While Lil Jon is generally revered for being a man of few words [What, Yeah, Hey, Ok], in his new track “Machuka” (out 2010) he proves himself capable of spitting some pretty heavy verses. The rapper trades his traditional hype shouts in for more coherent lyrics, establishing himself as an accomplished and versatile artist. One can’t help but speculate that Lil Jon’s inspiration comes from the unusual combination of beats that accompany his verses: the roots of this track trace back to funk carioca, a movement that originated in the favelas (slums) of Rio de Janeiro, Brazil. The release of “Machuka” could mark the first appearance of Funk Carioca in the filtered and auto-tuned American mainstream. The collaboration of infamous Crunker Lil Jon with two established Brazilian artists–Mulher Filé & Mr Catra, both important figures in the baile funk movement–accentuates the cross-cultural appeal of “Machuka”.

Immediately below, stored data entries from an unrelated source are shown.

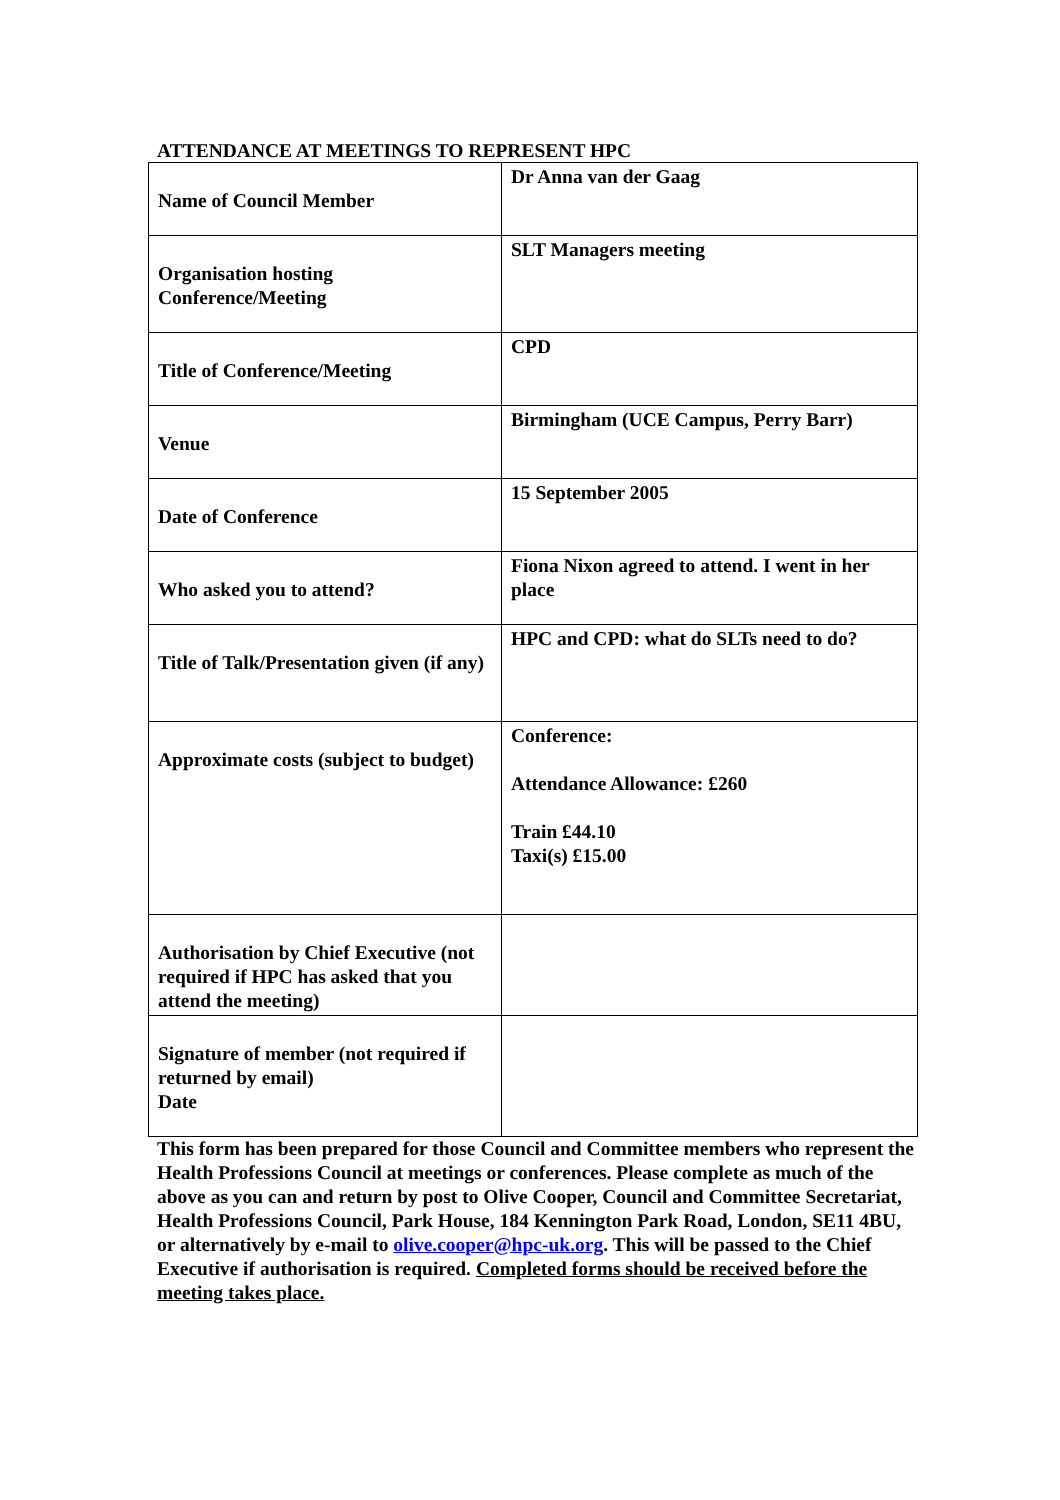ATTENDANCE AT MEETINGS TO REPRESENT HPC
| Name of Council Member | Dr Anna van der Gaag |
| Organisation hosting Conference/Meeting | SLT Managers meeting |
| Title of Conference/Meeting | CPD |
| Venue | Birmingham (UCE Campus, Perry Barr) |
| Date of Conference | 15 September 2005 |
| Who asked you to attend? | Fiona Nixon agreed to attend. I went in her place |
| Title of Talk/Presentation given (if any) | HPC and CPD: what do SLTs need to do? |
| Approximate costs (subject to budget) | Conference: Attendance Allowance: £260 Train £44.10 Taxi(s) £15.00 |
| Authorisation by Chief Executive (not required if HPC has asked that you attend the meeting) | |
| Signature of member (not required if returned by email) Date | |
This form has been prepared for those Council and Committee members who represent the Health Professions Council at meetings or conferences. Please complete as much of the above as you can and return by post to Olive Cooper, Council and Committee Secretariat, Health Professions Council, Park House, 184 Kennington Park Road, London, SE11 4BU, or alternatively by e-mail to olive.cooper@hpc-uk.org. This will be passed to the Chief Executive if authorisation is required. Completed forms should be received before the meeting takes place.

Kassiano–the Brazilian/ American producer who has been promoting Brazilian culture for many years through his music and his company Nossa–was able to encapsulate the styles of all the artists while weaving together the intricacies of two different cultures. The first layer of an easily-recognizable euro-house beat from Steve Angello & Laidback Luke’s “Be” is accompanied by quintessential Brazilian percussions that make particularly strong appearances at the beginning and very end of the track. As these two styles combine into the driving backbeat of the track, Kassiano tops the mix off with a flawless meshing of the various vocals and languages. For a track that contains so much cultural contrast and so many different influences (Brazil vs. U.S.A., percussions vs. euro house beat, crunk, rap, funk carioca, male vs. female vocals, Portuguese vs. English), it’s coherent flow is as impressive as it is refreshing. Machuka’s insidiously infectious pop veneer ensures that it’s culture-clash complexity doesn’t take away from it’s bar-audience appeal: I’ll certainly be expecting to hear it along side of “Party in the USA”.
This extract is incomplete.